-- Opening Marker --

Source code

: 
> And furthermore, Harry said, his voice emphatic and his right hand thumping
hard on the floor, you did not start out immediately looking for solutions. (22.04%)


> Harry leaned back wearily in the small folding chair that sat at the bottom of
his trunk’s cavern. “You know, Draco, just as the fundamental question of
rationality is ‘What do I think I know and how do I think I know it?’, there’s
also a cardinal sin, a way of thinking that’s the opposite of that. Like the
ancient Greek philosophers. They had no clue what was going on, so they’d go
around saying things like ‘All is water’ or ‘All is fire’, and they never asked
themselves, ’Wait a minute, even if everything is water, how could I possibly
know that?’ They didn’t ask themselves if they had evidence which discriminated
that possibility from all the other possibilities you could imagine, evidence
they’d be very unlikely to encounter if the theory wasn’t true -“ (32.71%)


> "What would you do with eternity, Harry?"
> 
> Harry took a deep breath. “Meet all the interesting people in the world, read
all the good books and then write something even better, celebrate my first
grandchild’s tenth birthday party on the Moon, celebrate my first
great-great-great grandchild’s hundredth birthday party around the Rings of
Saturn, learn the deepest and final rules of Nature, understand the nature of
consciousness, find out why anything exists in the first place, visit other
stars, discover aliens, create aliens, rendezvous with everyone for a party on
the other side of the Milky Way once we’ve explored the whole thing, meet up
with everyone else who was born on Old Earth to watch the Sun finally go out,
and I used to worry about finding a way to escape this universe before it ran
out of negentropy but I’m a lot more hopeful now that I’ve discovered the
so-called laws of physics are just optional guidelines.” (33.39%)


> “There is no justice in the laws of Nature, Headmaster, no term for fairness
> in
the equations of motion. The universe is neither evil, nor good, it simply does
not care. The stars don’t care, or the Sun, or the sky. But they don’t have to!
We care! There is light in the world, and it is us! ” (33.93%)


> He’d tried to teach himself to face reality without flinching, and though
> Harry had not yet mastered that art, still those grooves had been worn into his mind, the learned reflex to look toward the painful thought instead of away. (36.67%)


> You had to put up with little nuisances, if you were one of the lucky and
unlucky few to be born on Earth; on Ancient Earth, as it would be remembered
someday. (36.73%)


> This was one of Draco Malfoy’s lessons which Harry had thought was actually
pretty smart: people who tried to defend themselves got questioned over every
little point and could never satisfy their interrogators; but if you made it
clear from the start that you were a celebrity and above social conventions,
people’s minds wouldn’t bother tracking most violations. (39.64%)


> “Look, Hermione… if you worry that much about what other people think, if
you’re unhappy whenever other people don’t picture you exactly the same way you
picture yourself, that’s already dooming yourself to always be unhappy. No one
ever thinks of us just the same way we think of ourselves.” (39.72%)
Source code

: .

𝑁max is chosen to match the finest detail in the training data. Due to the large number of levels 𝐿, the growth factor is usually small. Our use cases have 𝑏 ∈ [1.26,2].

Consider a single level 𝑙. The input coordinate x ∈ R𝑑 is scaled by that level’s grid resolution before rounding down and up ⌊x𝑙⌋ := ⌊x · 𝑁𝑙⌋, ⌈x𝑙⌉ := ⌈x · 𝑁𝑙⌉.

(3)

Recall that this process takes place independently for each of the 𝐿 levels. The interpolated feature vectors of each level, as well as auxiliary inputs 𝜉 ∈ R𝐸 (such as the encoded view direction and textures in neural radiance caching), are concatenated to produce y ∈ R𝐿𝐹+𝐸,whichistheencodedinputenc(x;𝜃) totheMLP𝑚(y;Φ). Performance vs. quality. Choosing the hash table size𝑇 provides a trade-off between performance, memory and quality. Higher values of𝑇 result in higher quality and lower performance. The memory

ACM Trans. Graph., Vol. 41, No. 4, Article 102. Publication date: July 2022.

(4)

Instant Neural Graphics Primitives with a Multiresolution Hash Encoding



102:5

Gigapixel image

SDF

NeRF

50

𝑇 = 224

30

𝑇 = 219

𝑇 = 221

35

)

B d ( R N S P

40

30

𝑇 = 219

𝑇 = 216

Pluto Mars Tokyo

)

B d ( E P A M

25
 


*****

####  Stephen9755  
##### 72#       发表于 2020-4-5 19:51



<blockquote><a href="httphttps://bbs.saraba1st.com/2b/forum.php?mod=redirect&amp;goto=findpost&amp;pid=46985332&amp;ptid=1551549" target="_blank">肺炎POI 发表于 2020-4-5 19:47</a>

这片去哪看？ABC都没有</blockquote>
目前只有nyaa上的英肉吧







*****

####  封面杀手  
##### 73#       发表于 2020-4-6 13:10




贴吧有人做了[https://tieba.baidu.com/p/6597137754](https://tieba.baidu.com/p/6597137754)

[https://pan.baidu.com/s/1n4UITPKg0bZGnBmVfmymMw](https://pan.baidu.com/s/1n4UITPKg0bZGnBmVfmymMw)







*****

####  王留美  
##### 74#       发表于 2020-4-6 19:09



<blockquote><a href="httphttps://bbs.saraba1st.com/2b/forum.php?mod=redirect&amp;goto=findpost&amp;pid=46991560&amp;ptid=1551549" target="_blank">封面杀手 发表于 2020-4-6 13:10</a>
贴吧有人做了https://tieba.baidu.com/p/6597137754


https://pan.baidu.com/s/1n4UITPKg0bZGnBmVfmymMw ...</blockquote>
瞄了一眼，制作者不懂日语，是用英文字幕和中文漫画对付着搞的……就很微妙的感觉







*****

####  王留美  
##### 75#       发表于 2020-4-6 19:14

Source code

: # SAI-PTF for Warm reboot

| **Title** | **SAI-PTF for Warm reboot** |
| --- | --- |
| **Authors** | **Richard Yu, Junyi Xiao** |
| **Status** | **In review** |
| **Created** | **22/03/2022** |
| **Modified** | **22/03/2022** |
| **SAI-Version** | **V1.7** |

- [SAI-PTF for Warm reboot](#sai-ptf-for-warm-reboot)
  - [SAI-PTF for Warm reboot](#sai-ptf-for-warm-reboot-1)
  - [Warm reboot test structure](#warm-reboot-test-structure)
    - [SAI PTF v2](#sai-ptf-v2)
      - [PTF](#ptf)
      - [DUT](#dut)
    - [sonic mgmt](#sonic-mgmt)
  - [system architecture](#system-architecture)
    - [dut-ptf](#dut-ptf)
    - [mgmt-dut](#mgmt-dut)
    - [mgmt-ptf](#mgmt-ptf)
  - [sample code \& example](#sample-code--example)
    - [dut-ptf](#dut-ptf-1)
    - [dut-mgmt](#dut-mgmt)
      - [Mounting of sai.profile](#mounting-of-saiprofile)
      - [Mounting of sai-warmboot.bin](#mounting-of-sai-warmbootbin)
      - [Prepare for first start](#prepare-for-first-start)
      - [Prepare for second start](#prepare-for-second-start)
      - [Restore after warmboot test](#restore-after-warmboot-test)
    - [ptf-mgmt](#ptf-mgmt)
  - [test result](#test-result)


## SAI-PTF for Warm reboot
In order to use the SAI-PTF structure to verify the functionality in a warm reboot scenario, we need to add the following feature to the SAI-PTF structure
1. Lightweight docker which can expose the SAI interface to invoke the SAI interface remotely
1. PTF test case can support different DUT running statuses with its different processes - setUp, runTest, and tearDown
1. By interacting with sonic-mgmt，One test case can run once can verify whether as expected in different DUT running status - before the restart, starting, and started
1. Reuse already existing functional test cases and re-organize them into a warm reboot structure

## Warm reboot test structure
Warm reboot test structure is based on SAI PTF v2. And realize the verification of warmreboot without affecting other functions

-- Closing Marker --

• [WHAT IS REQUIRED]
Filter the entries down to the lines containing "around". Copy each of those lines.

• [EXPECTED ANSWER]
around saying things like ‘All is water’ or ‘All is fire’, and they never asked
great-great-great grandchild’s hundredth birthday party around the Rings of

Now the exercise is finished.